| dc.description.abstract | Chemical tankers spend a substantial amount of time in port as the development
of port infrastructure has not followed the fast paced increase in the
world fleet. The resulting traffic at terminals causes ships to wait for a long
time before a terminal is ready to accommodate it. A large amount of uncertainty
is associated with the waiting times, which complicates the planning of
port operations.
The aim of the thesis is to investigate the benefits of including uncertainty in
the in-port routing problem of a chemical tanker. The chemical tanker has
to pick up and deliver a given number of cargoes located at different terminals
while complying with capacity and draft limit constraints. The waiting
times at the terminals are stochastic, which results in stochastic travel times
between terminals. The problem studied in this thesis is a stochastic pickup
and delivery problem. The problem is dynamic by nature, and both a static
and a dynamic version of the problem are solved. A review of deterministic
and stochastic routing problems resembling the pickup and delivery problem
is presented. To our knowledge, few or none have studied the pickup and delivery
problem where travel times are stochastic. Our thesis contributes to the
literature by studying the pickup and delivery problem with uncertain travel
times, subject to constraining draft limits. In addition, due to the particularly
narrow port channel in the case port, we consider the ship's movement as
movement along a straight line. This gives a unique relation between stochastic
waiting times at terminals and travel times between terminals. As far as
we know, this has not been studied before, and the unique conditions and
aspects of the travel times this gives are examined and discussed.
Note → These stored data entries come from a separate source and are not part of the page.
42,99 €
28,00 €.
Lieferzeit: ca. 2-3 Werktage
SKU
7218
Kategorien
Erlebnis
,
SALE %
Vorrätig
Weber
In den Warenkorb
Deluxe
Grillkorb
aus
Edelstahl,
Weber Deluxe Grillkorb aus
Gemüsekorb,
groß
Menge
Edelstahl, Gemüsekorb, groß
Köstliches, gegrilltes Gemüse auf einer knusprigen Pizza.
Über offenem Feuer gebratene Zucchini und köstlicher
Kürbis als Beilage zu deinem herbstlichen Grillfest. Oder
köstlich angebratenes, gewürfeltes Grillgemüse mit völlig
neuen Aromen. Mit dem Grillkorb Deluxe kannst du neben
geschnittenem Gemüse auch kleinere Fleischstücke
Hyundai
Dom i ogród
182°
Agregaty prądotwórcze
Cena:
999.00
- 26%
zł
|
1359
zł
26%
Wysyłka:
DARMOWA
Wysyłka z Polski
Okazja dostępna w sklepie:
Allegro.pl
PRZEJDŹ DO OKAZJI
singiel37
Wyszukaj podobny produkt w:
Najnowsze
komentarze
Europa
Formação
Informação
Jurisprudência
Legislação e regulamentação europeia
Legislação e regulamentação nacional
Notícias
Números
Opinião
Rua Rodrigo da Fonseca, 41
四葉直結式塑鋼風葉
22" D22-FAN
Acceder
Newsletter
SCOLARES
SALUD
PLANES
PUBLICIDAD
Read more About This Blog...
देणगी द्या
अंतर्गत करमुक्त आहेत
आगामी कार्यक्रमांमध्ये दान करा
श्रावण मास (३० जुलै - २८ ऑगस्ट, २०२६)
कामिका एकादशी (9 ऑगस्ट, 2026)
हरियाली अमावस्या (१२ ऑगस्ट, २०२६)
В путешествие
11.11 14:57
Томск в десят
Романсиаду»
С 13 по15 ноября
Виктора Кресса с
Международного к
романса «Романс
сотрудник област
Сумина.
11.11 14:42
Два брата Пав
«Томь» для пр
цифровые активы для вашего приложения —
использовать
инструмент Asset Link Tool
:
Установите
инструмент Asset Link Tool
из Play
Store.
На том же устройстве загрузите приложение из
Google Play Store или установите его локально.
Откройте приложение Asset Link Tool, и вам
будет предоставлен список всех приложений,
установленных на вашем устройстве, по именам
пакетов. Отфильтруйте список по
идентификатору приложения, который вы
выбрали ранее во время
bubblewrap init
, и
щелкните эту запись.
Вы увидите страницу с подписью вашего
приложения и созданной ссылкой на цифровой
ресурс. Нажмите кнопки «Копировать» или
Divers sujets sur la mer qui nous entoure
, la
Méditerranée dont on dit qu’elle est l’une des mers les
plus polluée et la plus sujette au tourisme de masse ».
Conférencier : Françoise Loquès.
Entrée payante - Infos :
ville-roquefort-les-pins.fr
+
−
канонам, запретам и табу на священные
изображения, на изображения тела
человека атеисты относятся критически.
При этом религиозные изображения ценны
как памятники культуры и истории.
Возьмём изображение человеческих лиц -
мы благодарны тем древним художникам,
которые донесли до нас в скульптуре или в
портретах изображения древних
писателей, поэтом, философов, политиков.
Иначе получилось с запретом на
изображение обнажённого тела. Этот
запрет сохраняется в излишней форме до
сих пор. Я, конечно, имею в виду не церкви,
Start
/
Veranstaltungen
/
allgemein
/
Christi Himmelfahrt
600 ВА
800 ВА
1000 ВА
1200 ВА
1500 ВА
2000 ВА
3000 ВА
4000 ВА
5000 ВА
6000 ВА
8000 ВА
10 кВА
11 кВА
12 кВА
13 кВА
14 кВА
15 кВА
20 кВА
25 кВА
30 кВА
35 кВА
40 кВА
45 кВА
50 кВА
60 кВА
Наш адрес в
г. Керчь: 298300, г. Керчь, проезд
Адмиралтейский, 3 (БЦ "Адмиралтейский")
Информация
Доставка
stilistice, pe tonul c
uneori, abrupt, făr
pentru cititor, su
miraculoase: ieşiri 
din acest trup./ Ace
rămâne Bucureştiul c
The stochastic waiting times at terminals are assumed normally distributed.
The stochastic travel times between cargoes in different terminals and the
stochastic waiting time at the destination terminal are correlated. The distribution
of the arc travel times are assumed normally distributed, and approximations
are used to obtain the distributions.
Both a static and a dynamic version of the problem are solved. The objective is to find the route that maximizes the probability of completing within a
given threshold. As the objective function is non-linear fractional, which is
not straightforward to handle, specialized solution methods are used. An exact
algorithm presented by Nikolova et al. (2006) is used to solve both versions
of the problem. What confidence level is required for a route to be optimal
depends on the risk profile of the decision maker. When solving the static
version of the problem, the optimal route for the given threshold is identified
prior to route execution, while the dynamic problem is solved using the exact
algorithm iteratively to decide which cargo to service next.
When solving the static version of the problem, a base set of 100 test instances
is generated and tested. The instances are generated based on realistic input
data from Houston Ship Channel. We find that for less than 20% of the
instances, the optimal stochastic solution performs better than the optimal
deterministic. However, the improvements in threshold and confidence level
is less than 0.5% for all instances.
An evaluation of the applied approximation of the distribution of arc travel
times shows that our model suggests less variance to be associated with the
routes than what is the real case. This means that the value of the stochastic
solution might be higher than what our results suggest. The results from
solving the dynamic version of the problem support the findings from solving
the static version of the problem. | |